What was new, however, was New Delhi’s new-found aggression in taking on China. It immediately decided to support Hanoi’s claims. By accepting the Vietnamese invitation to explore oil and gas in blocks 127 and 128, India’s state-owned oil company ONGC Videsh Ltd not only expressed New Delhi’s desire to deepen its friendship with Vietnam, but ignored China’s warning to stay away. This display of backbone helped India strengthen its relationship with Vietnam. If China wants to expand its presence in South Asia and the Indian Ocean region, New Delhi’s thinking goes, India can do the same thing in East Asia. And if China can have a strategic partnership with Pakistan ignoring Indian concerns, India can develop robust ties with states like Vietnam on China’s periphery without giving China a veto on such relationships.
Hanoi is gradually becoming the linchpin of this eastward move by New Delhi. Hanoi fought a brief war with Beijing in 1979 and has grown wary of the Middle Kingdom’s increasing economic and military weight. That’s why in some quarters of New Delhi, Vietnam is already seen as a counterweight in the same way Pakistan has been for China.
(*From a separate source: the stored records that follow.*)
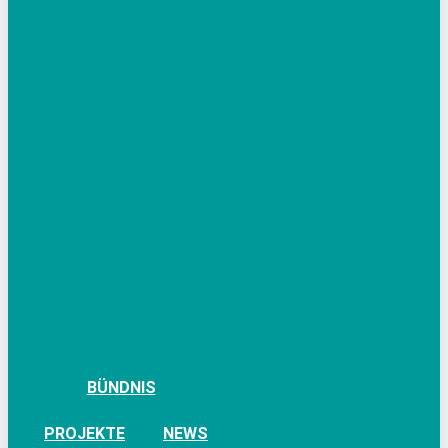
BÜNDNIS
PROJEKTE
NEWS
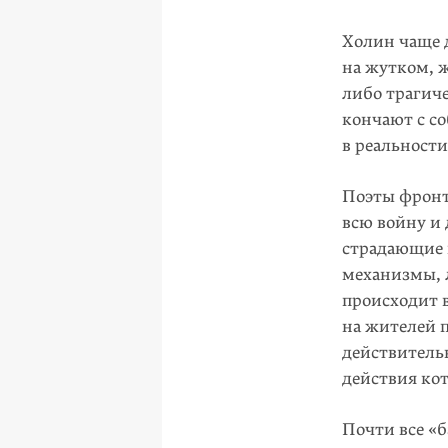
Холин чаще д
на жутком, 
либо трагиче
кончают с со
в реальност
Поэты фронт
всю войну и
страдающие 
механизмы, 
происходит 
на жителей 
действитель
действия ко
Почти все «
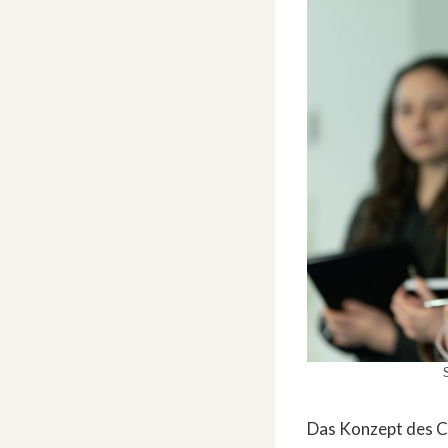
Das Konzept des C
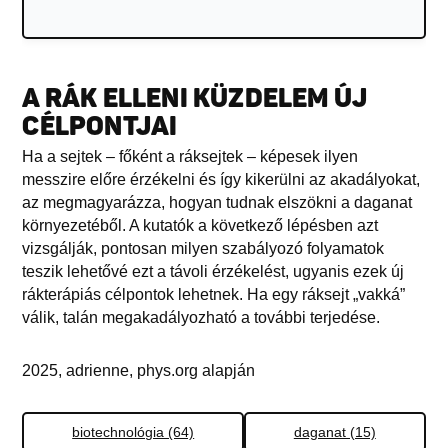
A RÁK ELLENI KÜZDELEM ÚJ
CÉLPONTJAI
Ha a sejtek – főként a ráksejtek – képesek ilyen
messzire előre érzékelni és így kikerülni az akadályokat,
az megmagyarázza, hogyan tudnak elszökni a daganat
környezetéből. A kutatók a következő lépésben azt
vizsgálják, pontosan milyen szabályozó folyamatok
teszik lehetővé ezt a távoli érzékelést, ugyanis ezek új
rákterápiás célpontok lehetnek. Ha egy ráksejt „vakká”
válik, talán megakadályozható a további terjedése.
2025, adrienne, phys.org alapján
biotechnológia (64)
daganat (15)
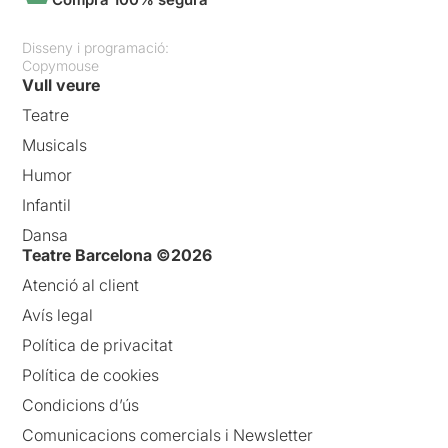
Disseny i programació:
Copymouse
Vull veure
Teatre
Musicals
Humor
Infantil
Dansa
Teatre Barcelona ©2026
Atenció al client
Avís legal
Política de privacitat
Política de cookies
Condicions d’ús
Comunicacions comercials i Newsletter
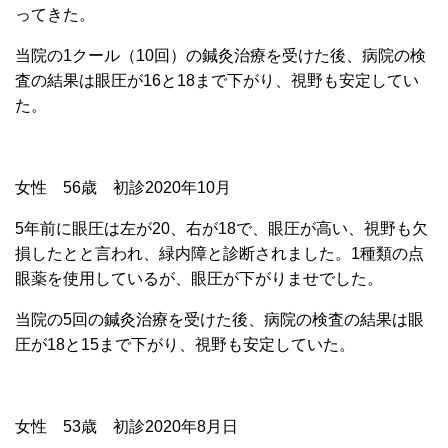
ってきた。
当院の1クール（10回）の鍼灸治療を受けた後、病院の検
査の結果は眼圧が16と18まで下がり、視野も安定してい
た。
女性 56歳 初診2020年10月
5年前に眼圧は左が20、右が18で、眼圧が高い、視野も欠
損したとと言われ、緑内障と診断されました。1種類の点
眼薬を使用しているが、眼圧が下がりませでした。
当院の5回の鍼灸治療を受けた後、病院の検査の結果は眼
圧が18と15まで下がり、視野も安定していた。
女性 53歳 初診2020年8月日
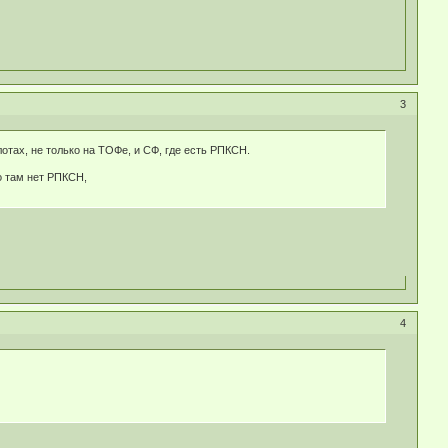
3
лотах, не только на ТОФе, и СФ, где есть РПКСН.
то там нет РПКСН,
4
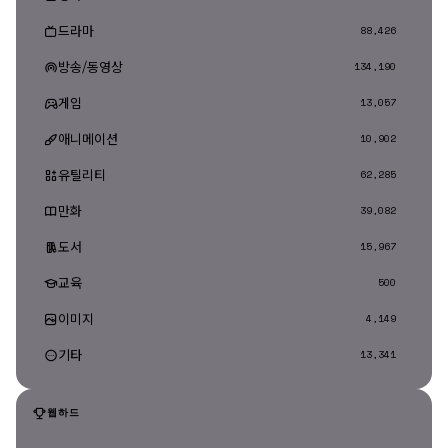
드라마
88,426
방송/동영상
134,190
게임
13,057
애니메이션
10,902
유틸리티
62,285
만화
39,082
도서
15,967
교육
500
이미지
4,149
기타
13,341
웹하드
The Modi government’s decision to sell BrahMos missiles to Vietnam underscores the evolution in India’s policy towards the Indo-Pacific. New Delhi seems to be ready to challenge Beijing on its own turf. And for the moment at least, this stance is being welcomed by states like Vietnam, which fear the growing aggression of China. A more engaged India will also lead to a more stable balance of power in the region.